### WORK TO BE COMPLETED:
The listing must be reproduced in full, exactly as it stands.

### TASK INPUT:

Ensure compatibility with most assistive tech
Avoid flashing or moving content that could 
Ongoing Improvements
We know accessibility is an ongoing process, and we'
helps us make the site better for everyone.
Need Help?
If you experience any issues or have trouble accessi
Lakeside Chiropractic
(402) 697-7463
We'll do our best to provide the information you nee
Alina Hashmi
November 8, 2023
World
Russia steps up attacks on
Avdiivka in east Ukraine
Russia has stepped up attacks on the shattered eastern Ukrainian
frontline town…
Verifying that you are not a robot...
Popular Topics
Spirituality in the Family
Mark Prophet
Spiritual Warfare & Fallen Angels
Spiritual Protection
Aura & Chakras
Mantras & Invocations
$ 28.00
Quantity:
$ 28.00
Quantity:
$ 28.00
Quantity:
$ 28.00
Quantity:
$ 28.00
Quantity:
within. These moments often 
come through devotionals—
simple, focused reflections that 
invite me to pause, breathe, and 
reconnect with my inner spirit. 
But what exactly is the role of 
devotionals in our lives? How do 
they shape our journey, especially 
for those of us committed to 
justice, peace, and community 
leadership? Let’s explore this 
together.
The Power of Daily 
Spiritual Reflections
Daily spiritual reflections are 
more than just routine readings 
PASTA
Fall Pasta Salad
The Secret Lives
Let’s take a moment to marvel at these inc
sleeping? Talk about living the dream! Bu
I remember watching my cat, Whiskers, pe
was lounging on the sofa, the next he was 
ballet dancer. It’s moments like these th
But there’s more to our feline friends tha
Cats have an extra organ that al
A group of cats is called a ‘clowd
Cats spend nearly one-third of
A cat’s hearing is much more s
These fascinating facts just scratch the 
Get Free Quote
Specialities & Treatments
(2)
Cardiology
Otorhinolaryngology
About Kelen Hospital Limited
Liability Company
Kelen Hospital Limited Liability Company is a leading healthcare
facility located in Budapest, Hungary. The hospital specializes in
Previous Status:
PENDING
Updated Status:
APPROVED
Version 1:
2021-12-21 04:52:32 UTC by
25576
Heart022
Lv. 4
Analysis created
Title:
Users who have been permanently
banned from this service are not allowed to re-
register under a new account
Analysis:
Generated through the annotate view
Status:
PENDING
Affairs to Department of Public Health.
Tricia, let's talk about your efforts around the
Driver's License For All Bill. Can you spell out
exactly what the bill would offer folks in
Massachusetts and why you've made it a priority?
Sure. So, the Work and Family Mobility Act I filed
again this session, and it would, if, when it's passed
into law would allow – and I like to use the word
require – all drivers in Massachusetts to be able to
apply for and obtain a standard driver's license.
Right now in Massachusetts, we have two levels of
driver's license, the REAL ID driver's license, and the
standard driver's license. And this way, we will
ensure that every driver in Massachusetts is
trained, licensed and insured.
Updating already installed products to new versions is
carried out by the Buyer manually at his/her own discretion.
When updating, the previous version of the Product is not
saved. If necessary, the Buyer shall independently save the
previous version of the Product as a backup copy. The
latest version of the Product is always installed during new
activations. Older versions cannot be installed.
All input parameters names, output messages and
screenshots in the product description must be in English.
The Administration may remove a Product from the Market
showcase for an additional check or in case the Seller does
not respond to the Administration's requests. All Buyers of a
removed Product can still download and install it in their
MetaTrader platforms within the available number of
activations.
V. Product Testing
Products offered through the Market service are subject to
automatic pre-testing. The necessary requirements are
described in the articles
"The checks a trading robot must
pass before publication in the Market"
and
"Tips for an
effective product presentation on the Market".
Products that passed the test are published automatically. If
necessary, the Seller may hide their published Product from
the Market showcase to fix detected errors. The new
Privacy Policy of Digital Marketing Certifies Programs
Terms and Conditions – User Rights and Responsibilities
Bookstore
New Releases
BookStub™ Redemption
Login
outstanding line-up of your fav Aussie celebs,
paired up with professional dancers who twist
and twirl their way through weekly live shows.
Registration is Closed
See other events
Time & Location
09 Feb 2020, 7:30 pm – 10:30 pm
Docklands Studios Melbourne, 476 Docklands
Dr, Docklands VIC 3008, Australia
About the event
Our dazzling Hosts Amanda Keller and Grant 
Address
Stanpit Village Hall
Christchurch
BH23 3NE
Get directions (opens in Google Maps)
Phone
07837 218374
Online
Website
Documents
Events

### PROBLEM SOLUTION:
Ensure compatibility with most assistive tech
Avoid flashing or moving content that could 
Ongoing Improvements
We know accessibility is an ongoing process, and we'
helps us make the site better for everyone.
Need Help?
If you experience any issues or have trouble accessi
Lakeside Chiropractic
(402) 697-7463
We'll do our best to provide the information you nee
Alina Hashmi
November 8, 2023
World
Russia steps up attacks on
Avdiivka in east Ukraine
Russia has stepped up attacks on the shattered eastern Ukrainian
frontline town…
Verifying that you are not a robot...
Popular Topics
Spirituality in the Family
Mark Prophet
Spiritual Warfare & Fallen Angels
Spiritual Protection
Aura & Chakras
Mantras & Invocations
$ 28.00
Quantity:
$ 28.00
Quantity:
$ 28.00
Quantity:
$ 28.00
Quantity:
$ 28.00
Quantity:
within. These moments often 
come through devotionals—
simple, focused reflections that 
invite me to pause, breathe, and 
reconnect with my inner spirit. 
But what exactly is the role of 
devotionals in our lives? How do 
they shape our journey, especially 
for those of us committed to 
justice, peace, and community 
leadership? Let’s explore this 
together.
The Power of Daily 
Spiritual Reflections
Daily spiritual reflections are 
more than just routine readings 
PASTA
Fall Pasta Salad
The Secret Lives
Let’s take a moment to marvel at these inc
sleeping? Talk about living the dream! Bu
I remember watching my cat, Whiskers, pe
was lounging on the sofa, the next he was 
ballet dancer. It’s moments like these th
But there’s more to our feline friends tha
Cats have an extra organ that al
A group of cats is called a ‘clowd
Cats spend nearly one-third of
A cat’s hearing is much more s
These fascinating facts just scratch the 
Get Free Quote
Specialities & Treatments
(2)
Cardiology
Otorhinolaryngology
About Kelen Hospital Limited
Liability Company
Kelen Hospital Limited Liability Company is a leading healthcare
facility located in Budapest, Hungary. The hospital specializes in
Previous Status:
PENDING
Updated Status:
APPROVED
Version 1:
2021-12-21 04:52:32 UTC by
25576
Heart022
Lv. 4
Analysis created
Title:
Users who have been permanently
banned from this service are not allowed to re-
register under a new account
Analysis:
Generated through the annotate view
Status:
PENDING
Affairs to Department of Public Health.
Tricia, let's talk about your efforts around the
Driver's License For All Bill. Can you spell out
exactly what the bill would offer folks in
Massachusetts and why you've made it a priority?
Sure. So, the Work and Family Mobility Act I filed
again this session, and it would, if, when it's passed
into law would allow – and I like to use the word
require – all drivers in Massachusetts to be able to
apply for and obtain a standard driver's license.
Right now in Massachusetts, we have two levels of
driver's license, the REAL ID driver's license, and the
standard driver's license. And this way, we will
ensure that every driver in Massachusetts is
trained, licensed and insured.
Updating already installed products to new versions is
carried out by the Buyer manually at his/her own discretion.
When updating, the previous version of the Product is not
saved. If necessary, the Buyer shall independently save the
previous version of the Product as a backup copy. The
latest version of the Product is always installed during new
activations. Older versions cannot be installed.
All input parameters names, output messages and
screenshots in the product description must be in English.
The Administration may remove a Product from the Market
showcase for an additional check or in case the Seller does
not respond to the Administration's requests. All Buyers of a
removed Product can still download and install it in their
MetaTrader platforms within the available number of
activations.
V. Product Testing
Products offered through the Market service are subject to
automatic pre-testing. The necessary requirements are
described in the articles
"The checks a trading robot must
pass before publication in the Market"
and
"Tips for an
effective product presentation on the Market".
Products that passed the test are published automatically. If
necessary, the Seller may hide their published Product from
the Market showcase to fix detected errors. The new
Privacy Policy of Digital Marketing Certifies Programs
Terms and Conditions – User Rights and Responsibilities
Bookstore
New Releases
BookStub™ Redemption
Login
outstanding line-up of your fav Aussie celebs,
paired up with professional dancers who twist
and twirl their way through weekly live shows.
Registration is Closed
See other events
Time & Location
09 Feb 2020, 7:30 pm – 10:30 pm
Docklands Studios Melbourne, 476 Docklands
Dr, Docklands VIC 3008, Australia
About the event
Our dazzling Hosts Amanda Keller and Grant 
Address
Stanpit Village Hall
Christchurch
BH23 3NE
Get directions (opens in Google Maps)
Phone
07837 218374
Online
Website
Documents
Events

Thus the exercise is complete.